Je me souvenais simplement de Jésus-Christ, de sa croix, de ses souffrances, et une telle force et une telle grâce se sont déversées en moi.
Nouveau transfert, à Horlivka (oblast de Donestk, ndlr). Ici, "le père Ivan a été battu si violemment qu’il a perdu connaissance deux fois", dénonce le père Bohdan. "Nous avons été immédiatement rasés et battus très violemment. Ils nous ont donné des uniformes, des numéros, et c’est tout. Et nous voilà prisonniers de guerre, comme tout le monde." Pour le père Bohdan, leur condition de prêtre catholique a renforcé la haine des détenteurs russes. "J’ai conclu que notre Église est pour eux une secte (...) qui s’est séparée de l’orthodoxie (...) qui doit être éradiquée, isolée de la société et purifiée", affirme-t-il en dénonçant un "fanatisme religieux". Tout au long de sa détention, le père Bohdan s'est appuyé sur la prière pour ne pas succomber au désespoir. "Je me souvenais simplement de Jésus-Christ, de sa croix, de ses souffrances, et une telle force et une telle grâce se sont déversées en moi", assure le prêtre. "Quand ils m’emmenaient quelque part, je me préparais déjà intérieurement, je priais et demandais à Dieu de me donner de la force."

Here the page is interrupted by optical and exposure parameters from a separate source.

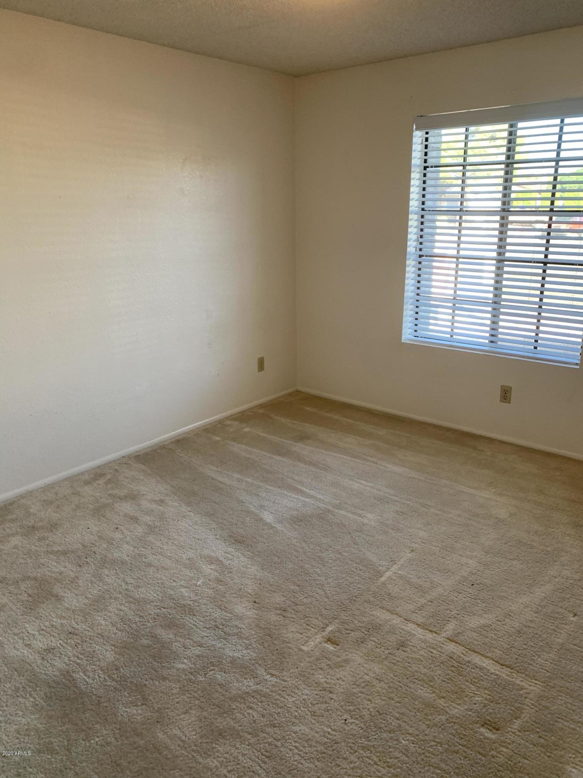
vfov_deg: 67.3
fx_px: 584
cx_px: 292
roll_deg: +2.3
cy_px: 389
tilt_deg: -17.7
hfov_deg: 53.1
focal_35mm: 26
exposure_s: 1/77
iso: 100
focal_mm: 4.25
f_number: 1.8
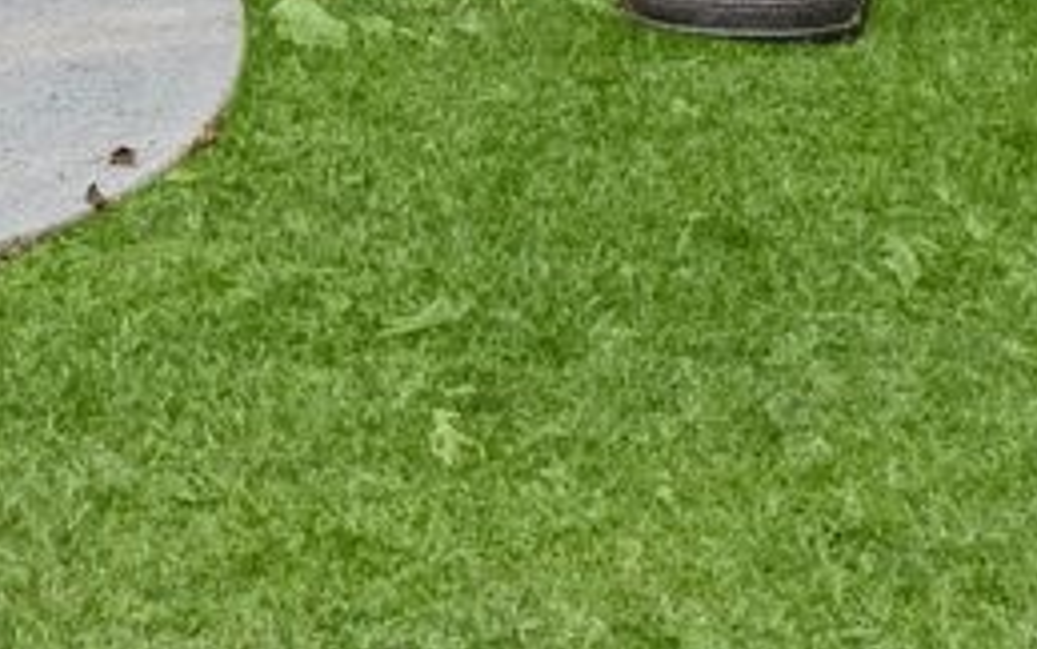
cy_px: -523
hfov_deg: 17.1
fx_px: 3420
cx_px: 152
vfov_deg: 10.2
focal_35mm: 121
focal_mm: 10
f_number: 10
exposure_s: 1/160
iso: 800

Désormais libre, le père Bohdan a déclaré qu'il était déterminé à témoigner de la proximité de Dieu qu'il a ressentie pendant sa détention, et souhaite donner de l'espoir aux familles dont l'un des leurs est toujours détenu. "Je voudrais dire à tous les autres, et surtout à ces familles, à ces mères, à ces épouses (...) de ne pas perdre espoir, de prier, de se tourner vers Dieu, et tout ira bien. Le Seigneur Dieu sait que même à travers ces souffrances, Il ramène tout le monde à Lui."